Solution For: PMI Manufaktur RI Jatuh ke Level Terlemah 8 Bulan, Terpukul Perang
PMI Manufaktur Indonesia Melorot ke Level Terendah 8 Bulan, Disebabkan Konflik Timur Tengah
Aktivitas sektor manufaktur Tanah Air terpukul akibat konflik antara Iran dan negara-negara lain di Timur Tengah. Data Purchasing Managers’ Index (PMI) yang dirilis S&P Global hari ini, Rabu (1/4/2026), menunjukkan PMI Indonesia mencapai 50,1 pada Maret 2026. Angka ini merupakan nilai terendah sejak Juli 2025, atau delapan bulan terakhir. Meski mengalami penurunan, sektor manufaktur masih dalam fase ekspansi selama delapan bulan beruntun.
PMI menggunakan angka 50 sebagai titik perbatasan. Jika di atas angka tersebut, berarti dunia usaha sedang berkembang. Jika di bawah, menunjukkan kontraksi. Indeks ini ambruk karena penurunan pada volume produksi dan pesanan baru. Data Maret mencatat penurunan produksi setelah empat bulan pertumbuhan berturut-turut, dengan lonjakan signifikan terjadi di Februari.
Konflik Timur Tengah Berdampak pada Harga dan Pasokan Bahan Baku
Berdasarkan laporan panel, faktor utama penurunan PMI pada Maret adalah pecahnya perang di Timur Tengah. Konflik ini memberikan tekanan besar pada harga dan pasokan bahan baku, yang membebani produksi dan permintaan. Tekanan tersebut juga mendorong inflasi biaya input ke level tertinggi dalam dua tahun terakhir.
“Penurunan produksi menjadi yang terdalam dalam sembilan bulan terakhir. Penurunan permintaan juga disebabkan oleh pembalikan tajam pada permintaan ekspor baru, yang turun pada tingkat paling dalam sejak November lalu,” tutur Usamah Bhatti, Ekonom S&P Global Market Intelligence, dikutip dari website resmi.
Dari sisi harga, inflasi biaya input meningkat dibandingkan periode survei sebelumnya. Produsen mengalami kenaikan harga bahan baku akibat kelangkaan dan keterlambatan pengiriman. Upaya perusahaan untuk menaikkan harga jual produk tercatat sebagai yang tercepat sejak Juni 2022. Namun, penambahan stok bahan baku terhambat karena masalah yang sama, sehingga laju peningkatan stok menjadi yang paling lemah dalam enam bulan terakhir.
Secara bersamaan, volume pesanan baru mengalami perlambatan untuk pertama kalinya dalam delapan bulan. Penurunan ini cukup tipis, tetapi menjadi perubahan signifikan dibandingkan ekspansi kuat di periode sebelumnya. Produsen menyebutkan permintaan yang melemah serta persaingan yang meningkat sebagai penyebab utama penurunan pesanan baru. Pesanan ekspor juga turun setelah sempat naik di Februari.

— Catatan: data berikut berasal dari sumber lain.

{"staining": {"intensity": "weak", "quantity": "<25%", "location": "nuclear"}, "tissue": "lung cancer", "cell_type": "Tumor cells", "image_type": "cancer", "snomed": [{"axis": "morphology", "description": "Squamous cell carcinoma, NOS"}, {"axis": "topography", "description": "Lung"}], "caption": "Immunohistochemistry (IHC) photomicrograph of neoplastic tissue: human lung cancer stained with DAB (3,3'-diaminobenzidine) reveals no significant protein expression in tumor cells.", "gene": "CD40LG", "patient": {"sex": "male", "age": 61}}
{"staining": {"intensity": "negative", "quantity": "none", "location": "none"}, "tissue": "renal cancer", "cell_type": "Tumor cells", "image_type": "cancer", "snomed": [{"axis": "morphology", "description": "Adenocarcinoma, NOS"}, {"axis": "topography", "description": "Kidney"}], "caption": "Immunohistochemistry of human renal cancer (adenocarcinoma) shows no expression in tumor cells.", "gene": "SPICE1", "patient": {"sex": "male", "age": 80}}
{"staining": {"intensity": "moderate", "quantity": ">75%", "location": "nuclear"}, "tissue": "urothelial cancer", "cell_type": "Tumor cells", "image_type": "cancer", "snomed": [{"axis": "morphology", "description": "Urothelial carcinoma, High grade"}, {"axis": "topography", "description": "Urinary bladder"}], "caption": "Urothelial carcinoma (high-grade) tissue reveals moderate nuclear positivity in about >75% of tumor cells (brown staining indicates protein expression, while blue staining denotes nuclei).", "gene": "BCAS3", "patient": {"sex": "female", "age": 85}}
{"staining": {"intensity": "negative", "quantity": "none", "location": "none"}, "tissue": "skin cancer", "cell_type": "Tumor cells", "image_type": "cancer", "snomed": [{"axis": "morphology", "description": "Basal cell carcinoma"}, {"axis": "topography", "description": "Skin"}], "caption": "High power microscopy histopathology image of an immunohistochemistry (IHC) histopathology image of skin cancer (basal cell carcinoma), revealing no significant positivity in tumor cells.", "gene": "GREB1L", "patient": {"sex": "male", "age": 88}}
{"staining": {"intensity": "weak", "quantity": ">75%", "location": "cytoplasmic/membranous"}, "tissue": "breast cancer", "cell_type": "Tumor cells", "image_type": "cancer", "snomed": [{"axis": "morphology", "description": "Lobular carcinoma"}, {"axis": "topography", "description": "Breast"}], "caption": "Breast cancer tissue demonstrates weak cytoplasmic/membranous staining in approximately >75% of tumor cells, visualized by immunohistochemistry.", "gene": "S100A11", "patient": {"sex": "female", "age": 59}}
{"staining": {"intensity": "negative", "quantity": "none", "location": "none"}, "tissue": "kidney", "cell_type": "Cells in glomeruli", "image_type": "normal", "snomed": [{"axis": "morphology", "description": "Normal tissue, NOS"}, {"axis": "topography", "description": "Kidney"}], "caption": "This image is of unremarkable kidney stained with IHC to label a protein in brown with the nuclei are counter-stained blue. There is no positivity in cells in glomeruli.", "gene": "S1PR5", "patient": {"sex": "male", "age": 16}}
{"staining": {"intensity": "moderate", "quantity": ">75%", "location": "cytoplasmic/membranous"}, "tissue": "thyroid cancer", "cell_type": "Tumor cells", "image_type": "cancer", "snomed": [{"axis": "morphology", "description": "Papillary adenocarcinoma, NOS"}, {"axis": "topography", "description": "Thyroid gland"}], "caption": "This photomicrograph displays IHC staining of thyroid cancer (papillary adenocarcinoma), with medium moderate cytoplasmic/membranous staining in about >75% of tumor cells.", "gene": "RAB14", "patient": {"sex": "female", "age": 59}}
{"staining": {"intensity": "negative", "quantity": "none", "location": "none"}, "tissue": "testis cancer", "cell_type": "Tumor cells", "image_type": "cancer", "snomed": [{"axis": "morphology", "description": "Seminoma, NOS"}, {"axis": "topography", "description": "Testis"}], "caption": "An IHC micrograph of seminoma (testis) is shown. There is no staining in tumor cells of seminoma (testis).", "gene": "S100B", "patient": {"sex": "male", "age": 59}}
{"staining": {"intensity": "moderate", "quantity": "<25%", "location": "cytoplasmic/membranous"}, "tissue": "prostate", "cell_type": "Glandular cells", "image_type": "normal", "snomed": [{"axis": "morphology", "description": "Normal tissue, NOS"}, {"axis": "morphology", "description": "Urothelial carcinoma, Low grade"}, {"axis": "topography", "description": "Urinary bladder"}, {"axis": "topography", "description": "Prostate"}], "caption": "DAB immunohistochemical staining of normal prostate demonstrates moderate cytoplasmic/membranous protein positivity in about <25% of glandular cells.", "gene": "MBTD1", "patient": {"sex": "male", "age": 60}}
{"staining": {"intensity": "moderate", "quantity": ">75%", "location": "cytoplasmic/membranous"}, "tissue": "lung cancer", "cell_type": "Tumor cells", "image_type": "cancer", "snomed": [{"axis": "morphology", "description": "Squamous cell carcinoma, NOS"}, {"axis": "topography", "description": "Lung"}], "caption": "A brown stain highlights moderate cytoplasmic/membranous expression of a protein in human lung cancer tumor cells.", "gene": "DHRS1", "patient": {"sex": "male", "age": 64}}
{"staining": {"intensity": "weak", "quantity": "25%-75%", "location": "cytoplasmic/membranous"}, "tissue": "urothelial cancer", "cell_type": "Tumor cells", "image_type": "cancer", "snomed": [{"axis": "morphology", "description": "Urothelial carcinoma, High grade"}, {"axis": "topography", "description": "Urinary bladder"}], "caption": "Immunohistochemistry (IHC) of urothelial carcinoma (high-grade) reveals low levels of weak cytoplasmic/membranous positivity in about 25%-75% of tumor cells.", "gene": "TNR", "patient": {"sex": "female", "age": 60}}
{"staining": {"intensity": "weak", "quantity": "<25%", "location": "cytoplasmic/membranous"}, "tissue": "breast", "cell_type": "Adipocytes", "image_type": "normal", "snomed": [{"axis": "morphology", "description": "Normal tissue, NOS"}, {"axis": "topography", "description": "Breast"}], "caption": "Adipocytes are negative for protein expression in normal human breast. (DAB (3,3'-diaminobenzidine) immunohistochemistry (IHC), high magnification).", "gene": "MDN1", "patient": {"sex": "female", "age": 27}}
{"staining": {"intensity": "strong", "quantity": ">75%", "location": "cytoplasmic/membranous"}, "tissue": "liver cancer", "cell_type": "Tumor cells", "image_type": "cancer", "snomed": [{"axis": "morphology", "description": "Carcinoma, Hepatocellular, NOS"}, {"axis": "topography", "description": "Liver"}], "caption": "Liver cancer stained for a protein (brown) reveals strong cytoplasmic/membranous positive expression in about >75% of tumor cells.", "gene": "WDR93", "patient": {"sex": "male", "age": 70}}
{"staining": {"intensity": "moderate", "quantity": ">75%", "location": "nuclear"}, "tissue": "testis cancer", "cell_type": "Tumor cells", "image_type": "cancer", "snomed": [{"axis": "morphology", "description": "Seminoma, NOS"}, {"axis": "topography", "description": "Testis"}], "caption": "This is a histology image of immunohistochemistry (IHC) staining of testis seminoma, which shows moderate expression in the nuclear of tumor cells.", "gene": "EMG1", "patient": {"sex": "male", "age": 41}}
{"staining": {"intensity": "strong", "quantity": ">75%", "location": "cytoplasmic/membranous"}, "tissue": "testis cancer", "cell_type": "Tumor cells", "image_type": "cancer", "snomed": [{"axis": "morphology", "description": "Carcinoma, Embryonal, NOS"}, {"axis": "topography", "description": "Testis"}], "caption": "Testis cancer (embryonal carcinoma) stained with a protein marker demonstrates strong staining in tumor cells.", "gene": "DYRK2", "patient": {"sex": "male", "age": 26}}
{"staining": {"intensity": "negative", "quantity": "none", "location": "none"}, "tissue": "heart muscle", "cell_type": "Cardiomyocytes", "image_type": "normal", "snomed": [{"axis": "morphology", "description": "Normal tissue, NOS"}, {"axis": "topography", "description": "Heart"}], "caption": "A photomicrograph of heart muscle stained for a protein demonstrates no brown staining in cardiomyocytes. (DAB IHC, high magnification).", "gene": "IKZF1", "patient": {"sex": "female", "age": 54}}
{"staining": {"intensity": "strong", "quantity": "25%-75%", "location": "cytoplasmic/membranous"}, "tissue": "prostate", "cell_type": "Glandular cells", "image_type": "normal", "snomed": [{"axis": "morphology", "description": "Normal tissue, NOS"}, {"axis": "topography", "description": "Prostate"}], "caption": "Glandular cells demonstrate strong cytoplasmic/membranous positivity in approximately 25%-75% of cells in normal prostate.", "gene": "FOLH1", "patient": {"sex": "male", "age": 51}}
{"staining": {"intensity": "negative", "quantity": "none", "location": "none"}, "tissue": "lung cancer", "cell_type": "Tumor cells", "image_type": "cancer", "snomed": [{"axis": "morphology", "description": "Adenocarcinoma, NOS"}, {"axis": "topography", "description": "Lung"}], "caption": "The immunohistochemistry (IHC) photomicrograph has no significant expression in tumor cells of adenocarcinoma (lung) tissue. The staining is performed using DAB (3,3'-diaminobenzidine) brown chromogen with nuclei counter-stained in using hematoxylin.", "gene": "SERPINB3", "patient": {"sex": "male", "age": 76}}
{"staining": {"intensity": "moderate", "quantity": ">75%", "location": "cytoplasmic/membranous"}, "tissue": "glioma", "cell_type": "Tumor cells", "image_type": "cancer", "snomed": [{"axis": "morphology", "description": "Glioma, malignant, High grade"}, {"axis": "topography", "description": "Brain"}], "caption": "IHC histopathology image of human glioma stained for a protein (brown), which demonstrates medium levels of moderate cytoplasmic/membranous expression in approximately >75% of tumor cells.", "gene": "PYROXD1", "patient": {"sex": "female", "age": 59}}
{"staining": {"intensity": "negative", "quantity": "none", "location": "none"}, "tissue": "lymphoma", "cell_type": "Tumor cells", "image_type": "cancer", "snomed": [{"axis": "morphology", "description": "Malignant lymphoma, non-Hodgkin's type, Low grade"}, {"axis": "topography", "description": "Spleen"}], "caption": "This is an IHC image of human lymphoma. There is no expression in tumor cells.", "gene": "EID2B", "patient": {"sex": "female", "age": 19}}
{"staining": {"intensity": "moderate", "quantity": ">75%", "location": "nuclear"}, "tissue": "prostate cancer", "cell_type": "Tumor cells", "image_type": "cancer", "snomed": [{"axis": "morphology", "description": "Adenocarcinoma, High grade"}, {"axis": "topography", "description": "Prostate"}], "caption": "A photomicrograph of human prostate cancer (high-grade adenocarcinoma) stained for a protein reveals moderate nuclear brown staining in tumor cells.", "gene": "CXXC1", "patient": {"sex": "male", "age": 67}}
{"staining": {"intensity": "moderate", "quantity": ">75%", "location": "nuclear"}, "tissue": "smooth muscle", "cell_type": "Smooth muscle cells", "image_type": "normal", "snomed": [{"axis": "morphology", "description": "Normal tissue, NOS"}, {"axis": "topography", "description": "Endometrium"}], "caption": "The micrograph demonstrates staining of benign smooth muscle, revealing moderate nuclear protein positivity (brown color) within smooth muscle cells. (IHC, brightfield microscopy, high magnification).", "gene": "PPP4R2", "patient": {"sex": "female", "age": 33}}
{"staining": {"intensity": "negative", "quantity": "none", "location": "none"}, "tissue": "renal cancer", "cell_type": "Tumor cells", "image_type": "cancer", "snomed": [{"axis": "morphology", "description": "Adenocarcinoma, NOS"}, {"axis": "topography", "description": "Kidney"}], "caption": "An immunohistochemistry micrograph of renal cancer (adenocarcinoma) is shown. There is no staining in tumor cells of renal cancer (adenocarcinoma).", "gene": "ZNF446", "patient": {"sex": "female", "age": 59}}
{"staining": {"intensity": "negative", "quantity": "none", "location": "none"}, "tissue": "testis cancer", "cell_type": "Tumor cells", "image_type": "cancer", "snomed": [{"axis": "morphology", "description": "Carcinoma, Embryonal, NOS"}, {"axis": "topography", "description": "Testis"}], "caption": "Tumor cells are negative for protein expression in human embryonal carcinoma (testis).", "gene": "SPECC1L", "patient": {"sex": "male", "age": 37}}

Kondisi yang lesu menyebabkan perlambatan aktivitas pembelian dan penurunan backlog pekerjaan. Data menunjukkan penurunan backlog pekerjaan untuk pertama kalinya sejak Oktober lalu. Namun, penjualan yang menurun memicu peningkatan persediaan pascaproduksi karena barang belum terjual menumpuk di gudang.
Perusahaan kembali mengurangi jumlah tenaga kerja untuk kedua kalinya dalam tiga bulan terakhir, meski hanya sedikit. Waktu tunggu pengiriman bahan baku (lead time) terus memanjang selama enam bulan berturut-turut, menjadi yang paling parah sejak Oktober 2021. Meski begitu, pelaku industri manufaktur tetap optimistis bahwa output akan meningkat sepanjang tahun.